GETSET vs SET...GET are functionally identical but have different APIs. To avoid corruption during migration: (1) standardize on Lua script that works with both old and new Redis: EVAL 'local current = redis.call("get", KEYS[1]); if current == ARGV[1] then redis.call("del", KEYS[1]); return 1 else return 0 end' 1 lock:resource . Lua is version-agnostic. (2) if you must use raw commands, check Redis version and branch: redis-cli INFO | grep redis_version and call appropriate command. (3) wrap in client library: use ioredis, go-redis, Jedis which abstract GETSET/SET...GET away. (4) never mix GETSET and SET...GET for the same key—choose one and stick with it. Version your lock schema: lock:resource:v1 uses GETSET, lock:resource:v2 uses SET...GET. Migrate gradually: (a) add new code with v2, (b) run dual-write during transition (write to both v1 and v2), (c) remove v1 references, (d) clean up v1 keys. For the corruption that already occurred: (1) identify affected locks: scan all lock:* keys and check if they were modified by mixed commands (check Redis slowlog for GETSET and SET commands). (2) invalidate affected locks: DEL all affected locks and force clients to re-acquire. (3) verify fix: write integration test that acquires and releases lock, then verify it's truly deleted. Commit message: "fix: migrate lock release from GETSET to SET...GET to support Redis 6.2+".

Follow-up: If you have production locks in flight during the migration from GETSET to SET...GET, how would you safely roll back if the new code has bugs?

You deploy Redlock across 5 Redis instances. During a failover (1 instance goes down, a new one starts), Redlock client acquires lock on 3 out of 5 (majority). But the new instance has no persistence (fresh start), so if it crashes again, the lock is lost on that instance. Now only 2 out of 5 are holding the lock—below majority! Client thinks it has lock, but it doesn't. How do you ensure Redlock lock durability?

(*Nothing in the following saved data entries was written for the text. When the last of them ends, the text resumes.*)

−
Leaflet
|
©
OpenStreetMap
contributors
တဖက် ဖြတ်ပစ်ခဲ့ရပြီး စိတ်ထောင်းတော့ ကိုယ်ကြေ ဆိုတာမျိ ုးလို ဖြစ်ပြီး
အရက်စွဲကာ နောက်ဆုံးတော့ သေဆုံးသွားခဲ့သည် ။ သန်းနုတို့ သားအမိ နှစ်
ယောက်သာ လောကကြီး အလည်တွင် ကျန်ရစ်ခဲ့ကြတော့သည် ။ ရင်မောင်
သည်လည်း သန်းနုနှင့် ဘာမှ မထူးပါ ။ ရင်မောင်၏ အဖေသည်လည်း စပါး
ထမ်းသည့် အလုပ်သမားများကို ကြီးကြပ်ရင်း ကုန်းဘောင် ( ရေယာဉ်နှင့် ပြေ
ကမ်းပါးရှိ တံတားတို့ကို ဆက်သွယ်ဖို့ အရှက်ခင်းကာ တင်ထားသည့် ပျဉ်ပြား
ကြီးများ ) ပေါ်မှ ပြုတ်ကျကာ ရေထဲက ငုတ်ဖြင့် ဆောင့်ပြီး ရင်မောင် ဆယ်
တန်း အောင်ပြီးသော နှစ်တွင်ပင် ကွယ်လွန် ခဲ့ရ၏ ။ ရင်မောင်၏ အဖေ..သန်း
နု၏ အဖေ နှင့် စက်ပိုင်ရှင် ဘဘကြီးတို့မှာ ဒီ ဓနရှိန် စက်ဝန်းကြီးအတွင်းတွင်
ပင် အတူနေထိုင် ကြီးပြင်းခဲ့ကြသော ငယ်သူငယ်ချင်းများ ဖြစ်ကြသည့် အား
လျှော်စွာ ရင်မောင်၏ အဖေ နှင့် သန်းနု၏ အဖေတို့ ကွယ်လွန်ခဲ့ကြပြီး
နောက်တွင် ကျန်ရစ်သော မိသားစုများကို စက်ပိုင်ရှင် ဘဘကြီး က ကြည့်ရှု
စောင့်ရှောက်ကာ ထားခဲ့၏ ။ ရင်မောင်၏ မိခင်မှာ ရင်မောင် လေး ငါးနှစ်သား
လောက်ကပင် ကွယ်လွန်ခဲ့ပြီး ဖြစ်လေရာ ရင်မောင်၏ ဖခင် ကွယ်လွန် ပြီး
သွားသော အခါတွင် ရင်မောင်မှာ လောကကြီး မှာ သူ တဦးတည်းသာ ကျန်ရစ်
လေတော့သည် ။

Redlock assumes all Redis instances are durable (persist locks to disk). If a new instance starts with no persistence, locks are lost. Fix: (1) enable persistence on all 5 Redis instances: CONFIG SET appendonly yes and CONFIG SET save "60 1000" (snapshot every 60s or 1000 ops). After persistence is enabled, locks survive instance restart. (2) for immediate reliability: use RDB for faster recovery: CONFIG SET save "10 1" (checkpoint every 10s with 1 change, trade-off for disk I/O). (3) verify persistence before starting Redlock: run redis-cli LASTSAVE on all 5 instances before deploying Redlock client. If any shows old timestamp, persistence isn't working. (4) during failover: check if failed instance had the lock. If new instance starts without the lock, other instances might retain it (if they restarted before losing lock data). Run SCAN 0 MATCH lock:* on all instances and verify majority still hold it. (5) implement grace period: when instance joins cluster, delay its participation in new lock acquisitions for 30 seconds (allow it to load persisted locks from disk). Use CLUSTER NODES or separate health check. To test durability: (1) acquire Redlock across 5 instances, (2) kill one instance (kill -9), (3) immediately verify lock still exists on remaining 4 (majority), (4) restart killed instance and verify lock is restored from disk. Run redis-cli BGSAVE and wait before restarting.

Follow-up: If you have a Redlock acquisition that holds the lock across 5 instances but 2 instances have failed replicas, how do you ensure lock persistence?